Tema che viene ripreso in maniera ancora più complessa, e stavolta portato alle estreme conseguenze nel film Ex Machina (2015) di Alex Garland, in cui l’infatuazione di un uomo per una macchina sarà poi la causa della sua rovina. L’androide del film è la bella Ava (Alicia Vikander), una intelligenza artificiale super avanzata creata e tenuta segreta al mondo da uno scienziato al solo scopo di studiare le reazioni umane che si sviluppano all’interno di un individuo cibernetico, nelle sue sfumature più sconosciute.
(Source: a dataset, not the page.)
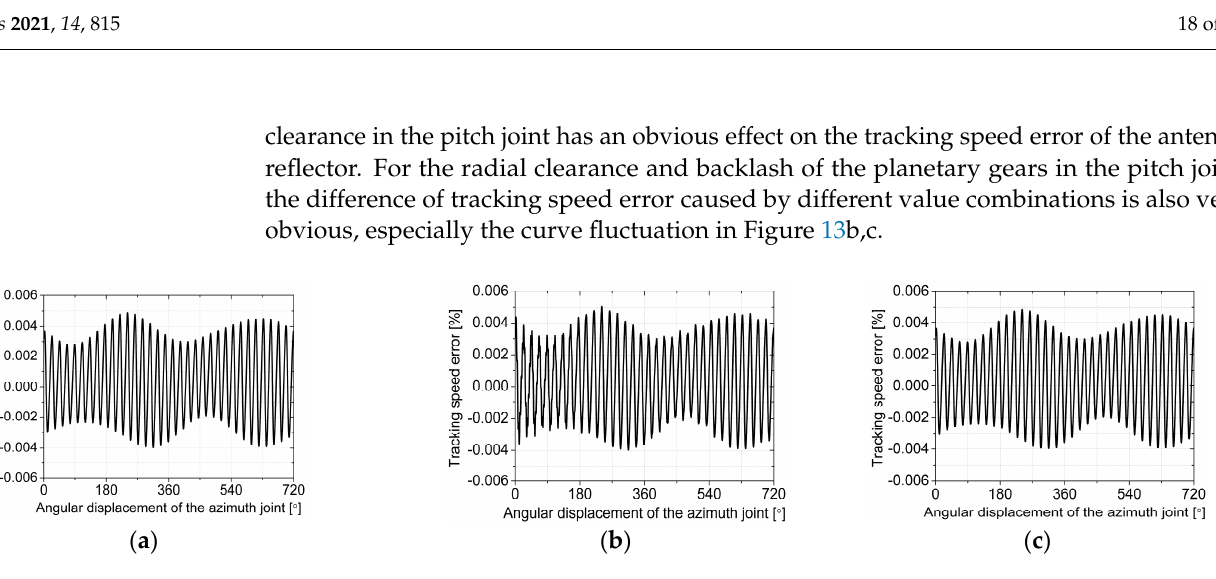
Figure 12. Tracking speed error of antenna reflector caused by different clearance size of planetary gear in azimuth joint:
Il progressivo avanzamento di uno stato emotivo all’interno del cyborg Ava, porta il giovane protagonista Caleb ad infatuarsi della sua “persona” e ad aiutarla a liberarsi: tutto un piano ordito in realtà da Ava per poter vivere indipendente come un’umana in società e fuggire dalla propria prigionia da robot.
Una storia antica come il mondo, quella della creatura frutto della tecnologia che sfugge al suo creatore, la storia dell’uomo che gioca a fare dio, una storia che può ricordarci quella del mostro di Frankenstein (o il moderno Prometeo, come recitava il sottotitolo ai tempi dell’uscita dell’opera), nella sua accezione più pessimista: una vita costretta a esistere per il volere di un dio egoista, alla continua e disperata ricerca di un senso; o quella di Pinocchio, come abbiamo accennato prima, nella sua accezione più giocosa, di una vita che, venuta dal nulla tramite l’intervento umano, si getta e si perde subito nel fitto magma dell’umanità, vivendone le esperienze e ibridandosi con essa.
Un riferimento, quello al Pinocchio della tradizione italiana, che è stato ripreso anche nel battage pubblicitario del cine-comic del 2015 Avengers: Age of Ultron, di Joss Whedon, film in cui viene introdotto nella saga Marvel il famoso villain Ultron, una potente intelligenza artificiale creata dal superscienziato Tony Stark per creare una rete tecnologica di difesa militare globale. La creazione, tuttavia, gli si rivolta subito contro quando l’automa capisce come acquisire un corpo fisico e si convince che l’unico modo per proteggere la Terra dai conflitti sia distruggere il genere umano, trasformandosi dunque da macchina di difesa a potenza sterminatrice.
Una tematica spesso ricorrente nel cinema e nella letteratura di fantascienza, come abbiamo visto: la piccola intuizione malevola di HAL 9000 di liberarsi dei suoi padroni, negli anni, nel cinema e nella letteratura, si è trasformata, in un effetto a valanga, nella rappresentazione di una vera e propria guerra sanguinaria tra uomini e macchine; sintomo che l’uomo non si è ancora davvero abituato, o non si vuole abituare, all’idea di un mondo in cui vivrà, inevitabilmente, a strettissimo contatto conla tecnologia.